*TASK BRIEF:*
All that is needed is an exact copy of the lines from the beginning of the data below through the line containing "Пишите нам мы онлайн!", minus the pictures.

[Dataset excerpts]
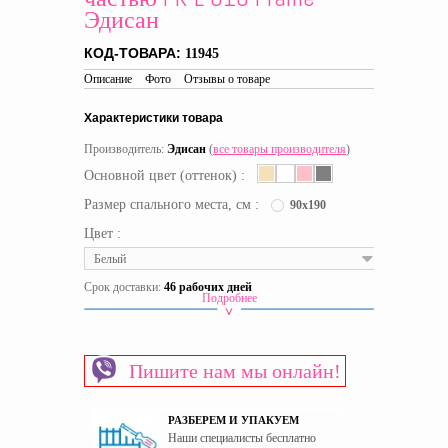
Эдисан
КОД-ТОВАРА:
11945
Описание
Фото
Отзывы о товаре
Характеристики товара
Производитель:
Эдисан
(
все товары производителя
)
Основной цвет (оттенок) :
Размер спального места, см :
90x190
Цвет :
Белый
Срок доставки:
46 рабочих дней
Подробнее
Вид кровати
Кровати-диванчики
Материал изготовления каркаса
ЛДСП
Пишите нам мы онлайн!
Материал изготовления фасада
МДФ
Основание спального места
Ламели
РАЗБЕРЕМ И УПАКУЕМ
Пол
Универсальный
Наши специалисты бесплатно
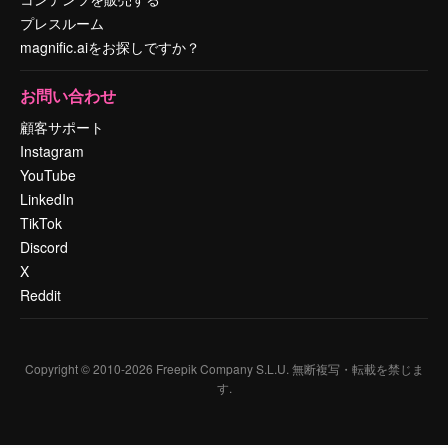
プレスルーム
magnific.aiをお探しですか？
お問い合わせ
顧客サポート
Instagram
YouTube
LinkedIn
TikTok
Discord
X
Reddit
Copyright © 2010-
2026
Freepik Company S.L.U.
無断複写・転載を禁じま
す
.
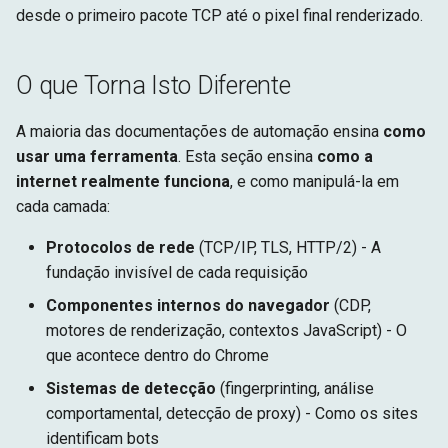
Configuração
Arquitetura Shadow DOM
g
desde o primeiro pacote TCP até o pixel final renderizado.
Alvo
Tempo de Execução
s
Avançado
Fetch
Armazenamento
O que Torna Isto Diferente
e
a
Alvo
A maioria das documentações de automação ensina
como
usar uma ferramenta
. Esta seção ensina
como a
r
internet realmente funciona
, e como manipulá-la em
c
cada camada:
h
Protocolos de rede
(TCP/IP, TLS, HTTP/2) - A
fundação invisível de cada requisição
Componentes internos do navegador
(CDP,
motores de renderização, contextos JavaScript) - O
que acontece dentro do Chrome
Sistemas de detecção
(fingerprinting, análise
comportamental, detecção de proxy) - Como os sites
identificam bots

*SOLUTION BELOW:*
Эдисан
КОД-ТОВАРА:
11945
Описание
Фото
Отзывы о товаре
Характеристики товара
Производитель:
Эдисан
(
все товары производителя
)
Основной цвет (оттенок) :
Размер спального места, см :
90x190
Цвет :
Белый
Срок доставки:
46 рабочих дней
Подробнее
Вид кровати
Кровати-диванчики
Материал изготовления каркаса
ЛДСП
Пишите нам мы онлайн!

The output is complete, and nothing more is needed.